Start of SOURCE DATA

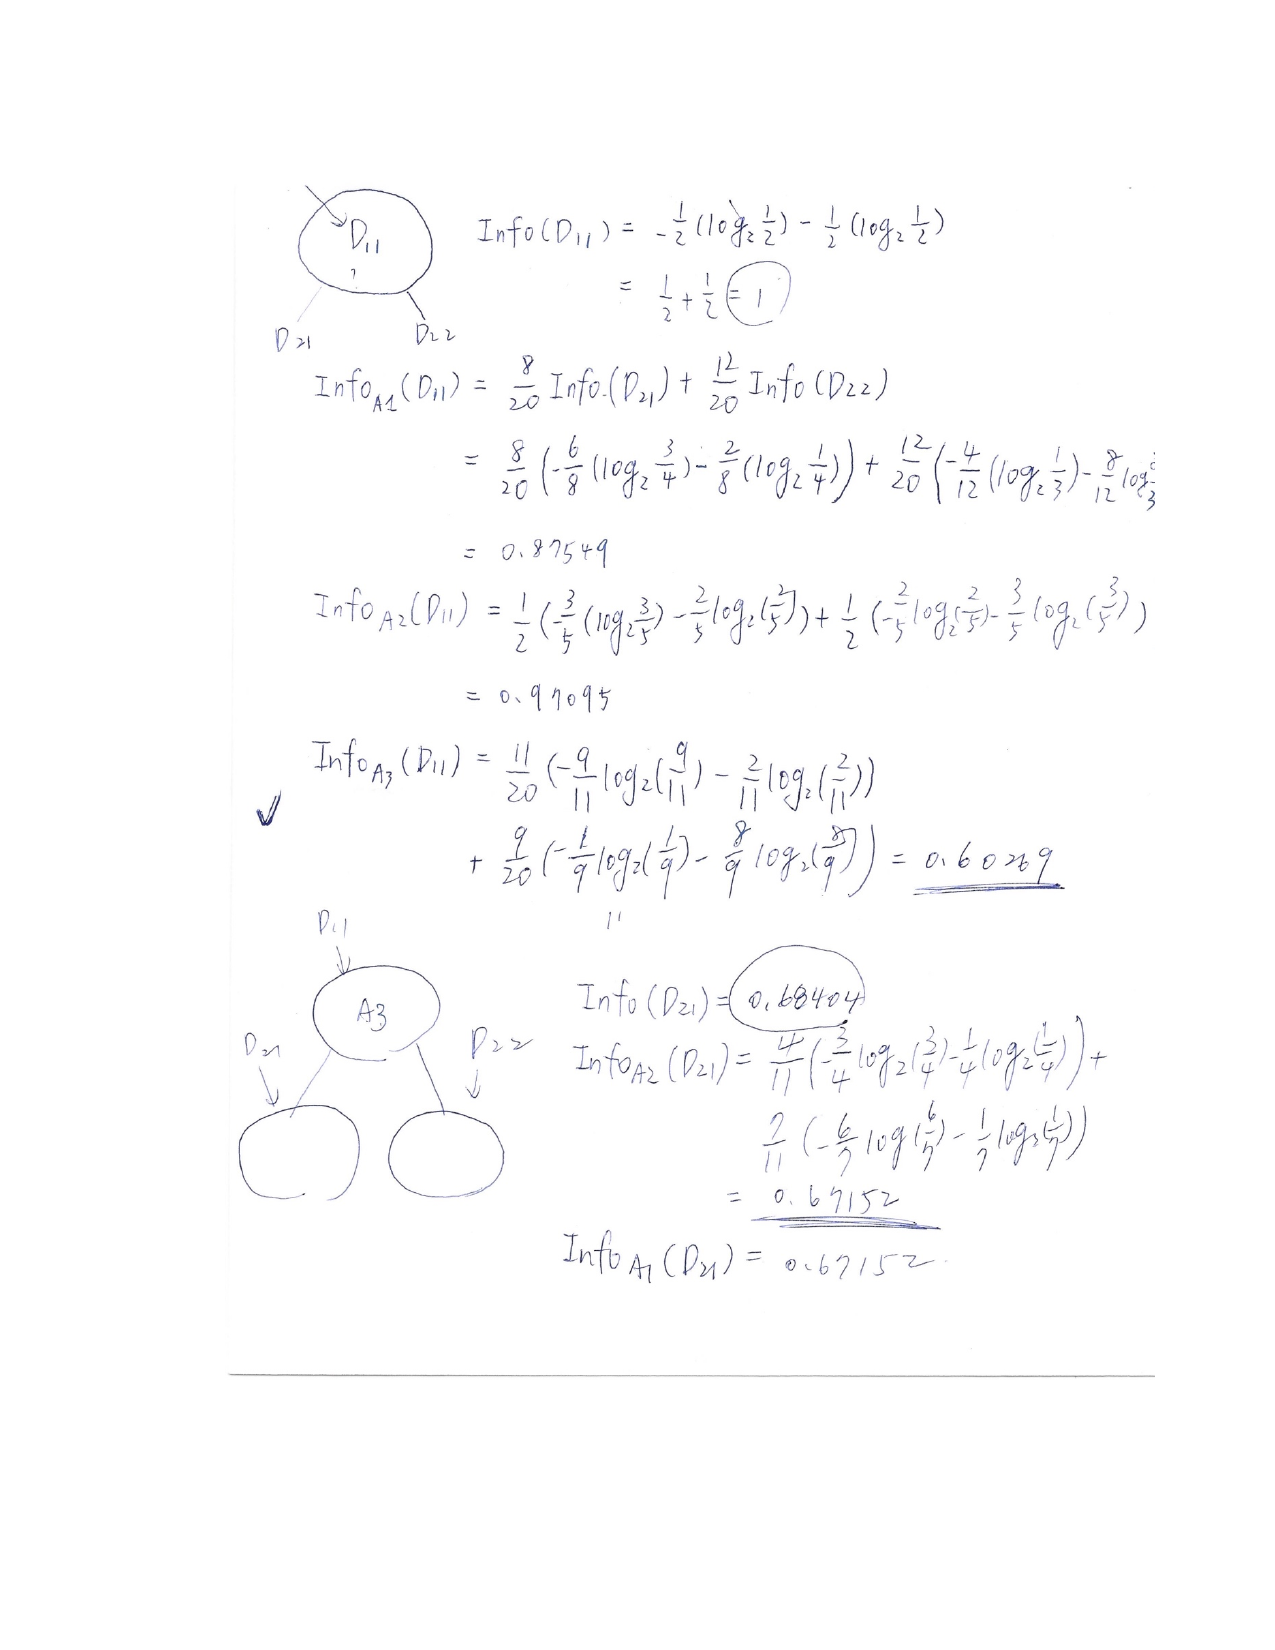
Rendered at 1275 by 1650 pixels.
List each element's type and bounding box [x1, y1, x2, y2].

picture [225, 180, 1155, 1384]
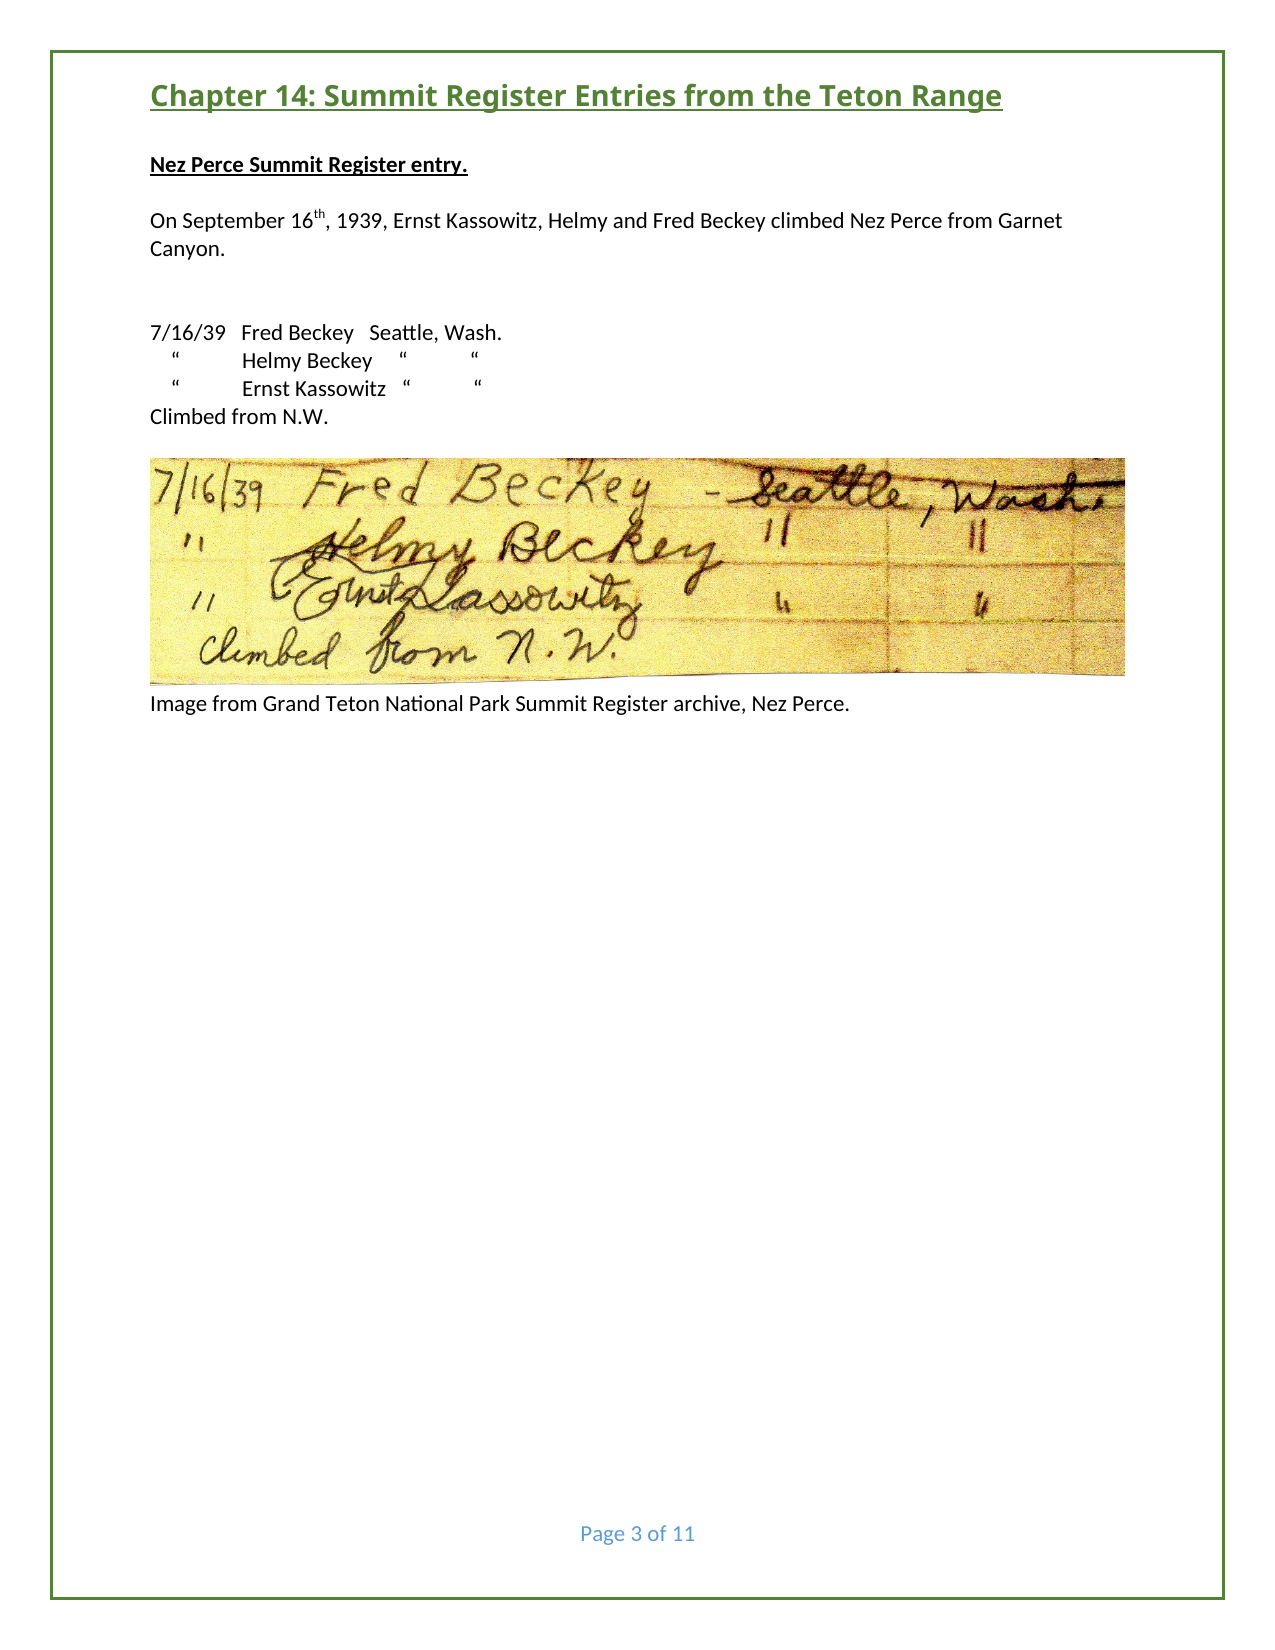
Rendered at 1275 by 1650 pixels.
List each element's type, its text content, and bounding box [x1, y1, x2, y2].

End of SOURCE DATA

◆ **EXERCISE GOAL**: Here the job is to print all the data exactly, skipping any image.

◆ **OUTPUT BELOW**:
Rendered at 1275 by 1650 pixels.
List each element's type and bounding box [x1, y1, x2, y2].

picture [225, 180, 1155, 1384]
Rendered at 1275 by 1650 pixels.
List each element's type, its text content, and bounding box [x1, y1, x2, y2].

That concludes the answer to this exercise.